Gli albori dell’orologeria napoletana
Le prime botteghe di orologiai comparvero tra il ’700 e l’800, quando la nobiltà partenopea e la borghesia emergente iniziarono a richiedere segnatempo di pregio. Erano artigiani che non si limitavano a riparare, ma spesso personalizzavano e decoravano orologi importati da Svizzera, Francia e Inghilterra, dando loro un carattere “napoletano”.
In quegli anni, l’orologiaio era una figura centrale nella vita cittadina, un po’ custode del tempo e un po’ artista, spesso tramandando i segreti del mestiere di generazione in generazione.
Il porto come porta d’Europa
Grazie al suo porto, Napoli divenne un punto nevralgico per l’arrivo di orologi svizzeri. Qui nascevano rivendite, botteghe e atelier che spesso assemblavano movimenti provenienti da Ginevra o da La Chaux-de-Fonds con casse e quadranti realizzati in Italia.

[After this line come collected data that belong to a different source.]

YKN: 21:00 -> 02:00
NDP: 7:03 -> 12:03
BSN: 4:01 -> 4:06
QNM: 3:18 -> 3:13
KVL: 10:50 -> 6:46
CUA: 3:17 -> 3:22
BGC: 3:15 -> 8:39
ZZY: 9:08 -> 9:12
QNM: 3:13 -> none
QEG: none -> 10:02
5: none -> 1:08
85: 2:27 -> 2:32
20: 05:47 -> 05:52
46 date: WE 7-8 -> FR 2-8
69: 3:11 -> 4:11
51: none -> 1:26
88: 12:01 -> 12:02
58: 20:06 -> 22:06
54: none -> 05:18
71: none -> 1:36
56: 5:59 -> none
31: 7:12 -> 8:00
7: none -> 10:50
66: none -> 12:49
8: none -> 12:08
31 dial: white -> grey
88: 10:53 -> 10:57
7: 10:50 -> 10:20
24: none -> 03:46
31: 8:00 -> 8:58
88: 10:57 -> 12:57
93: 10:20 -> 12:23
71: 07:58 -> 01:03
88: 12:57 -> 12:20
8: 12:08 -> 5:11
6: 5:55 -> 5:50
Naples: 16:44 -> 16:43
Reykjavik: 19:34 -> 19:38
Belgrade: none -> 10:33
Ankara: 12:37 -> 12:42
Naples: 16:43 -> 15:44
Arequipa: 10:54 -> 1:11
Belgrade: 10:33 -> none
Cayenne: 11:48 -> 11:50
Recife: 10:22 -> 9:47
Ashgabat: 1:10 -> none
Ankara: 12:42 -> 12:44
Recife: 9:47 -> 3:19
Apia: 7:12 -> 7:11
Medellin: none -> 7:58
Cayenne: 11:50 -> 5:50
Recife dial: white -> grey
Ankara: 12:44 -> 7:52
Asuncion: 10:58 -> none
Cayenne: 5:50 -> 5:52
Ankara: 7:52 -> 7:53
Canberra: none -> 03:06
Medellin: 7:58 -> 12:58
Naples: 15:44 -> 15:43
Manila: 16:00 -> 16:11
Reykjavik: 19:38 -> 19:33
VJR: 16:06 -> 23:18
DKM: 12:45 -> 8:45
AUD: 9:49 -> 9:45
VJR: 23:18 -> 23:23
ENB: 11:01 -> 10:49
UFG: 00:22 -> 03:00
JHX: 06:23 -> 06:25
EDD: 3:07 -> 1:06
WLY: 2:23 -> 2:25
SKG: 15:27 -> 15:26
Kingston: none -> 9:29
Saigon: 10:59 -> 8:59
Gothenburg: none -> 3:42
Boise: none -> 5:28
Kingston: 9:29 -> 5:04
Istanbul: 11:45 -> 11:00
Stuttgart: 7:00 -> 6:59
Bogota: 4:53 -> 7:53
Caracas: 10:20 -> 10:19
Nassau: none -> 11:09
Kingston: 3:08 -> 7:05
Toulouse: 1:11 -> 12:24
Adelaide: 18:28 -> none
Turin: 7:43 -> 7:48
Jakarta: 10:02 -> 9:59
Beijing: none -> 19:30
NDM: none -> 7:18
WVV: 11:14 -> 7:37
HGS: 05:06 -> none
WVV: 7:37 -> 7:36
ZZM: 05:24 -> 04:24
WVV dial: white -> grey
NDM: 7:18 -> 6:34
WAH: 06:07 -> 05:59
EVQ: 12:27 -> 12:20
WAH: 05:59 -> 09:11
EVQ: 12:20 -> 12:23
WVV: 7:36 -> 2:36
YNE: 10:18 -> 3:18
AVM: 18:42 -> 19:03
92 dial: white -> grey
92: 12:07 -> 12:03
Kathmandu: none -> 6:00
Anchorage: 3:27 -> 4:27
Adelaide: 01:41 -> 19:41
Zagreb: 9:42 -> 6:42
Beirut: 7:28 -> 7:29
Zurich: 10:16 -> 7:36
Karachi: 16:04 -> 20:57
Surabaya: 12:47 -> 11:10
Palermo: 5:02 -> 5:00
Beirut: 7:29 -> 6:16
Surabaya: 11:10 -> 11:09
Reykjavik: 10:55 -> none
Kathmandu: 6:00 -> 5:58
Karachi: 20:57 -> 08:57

Il risultato erano segnatempo unici, capaci di unire precisione elvetica e gusto mediterraneo.
Marchi e gioiellerie storiche
Nel corso del ’900, Napoli vide fiorire una rete di gioiellerie e marchi locali che contribuirono a diffondere la cultura dell’orologio:
- Cuomo, storico rivenditore partenopeo che portò in città i grandi nomi dell’orologeria svizzera.
- Ricciardi, sinonimo di eleganza e raffinatezza, capace di interpretare i gusti di una clientela cittadina sempre più attenta al dettaglio.
- Numerosi laboratori indipendenti, che pur senza la fama internazionale delle maison svizzere, continuarono a dare voce al saper fare artigianale napoletano.
Philip Watch: l’anima svizzera con cuore napoletano
Il vero fiore all’occhiello della storia orologiera partenopea è senza dubbio Philip Watch, nato a Napoli nel 1858. Il marchio rappresenta una delle case orologiere italiane più antiche ancora in attività, e già alla fine dell’Ottocento si fece notare per l’abilità nel coniugare meccanica svizzera e stile italiano.
La grande intuizione fu quella di posizionarsi come ponte tra due mondi: l’affidabilità dei movimenti svizzeri e il gusto estetico tipicamente mediterraneo.
Il mito del Caribbean
Se c’è un modello che ha consacrato la fama internazionale di Philip Watch, quello è senza dubbio il Caribbean. Nato negli anni ’60, questo orologio subacqueo divenne leggendario per la sua impermeabilità: capace di resistere fino a 1000 metri di profondità, un record assoluto per l’epoca.
Il Caribbean, con la sua cassa robusta e la ghiera girevole, incarnava perfettamente lo spirito del tempo: quello delle grandi esplorazioni marine, della corsa allo spazio e dell’avventura senza confini. Non a caso, fu adottato da sommozzatori professionisti, esploratori e appassionati che cercavano un segnatempo indistruttibile.
Oggi è un modello da collezione ricercatissimo, non solo per le sue qualità tecniche ma anche perché rappresenta il simbolo di un’epoca in cui l’orologeria italiana seppe stupire il mondo.
L’orologeria napoletana oggi
Oggi, Napoli conserva ancora il suo legame con il tempo: nelle botteghe storiche, nei collezionisti che custodiscono pezzi unici e nei rivenditori che continuano a proporre le grandi maison internazionali. Ma il cuore batte ancora forte soprattutto per marchi come Philip Watch, che ricordano a tutti che la capitale del Sud Italia non è stata solo una spettatrice, ma anche protagonista della storia dell’orologeria.
L’orologeria napoletana è fatta di passione, creatività e audacia. Dalle botteghe artigiane dell’Ottocento al mito del Caribbean, Napoli ha saputo imprimere il suo stile anche nell’arte di misurare il tempo. E forse è proprio questa la sua lezione più grande: il tempo, a Napoli, non si limita a scorrere… si vive.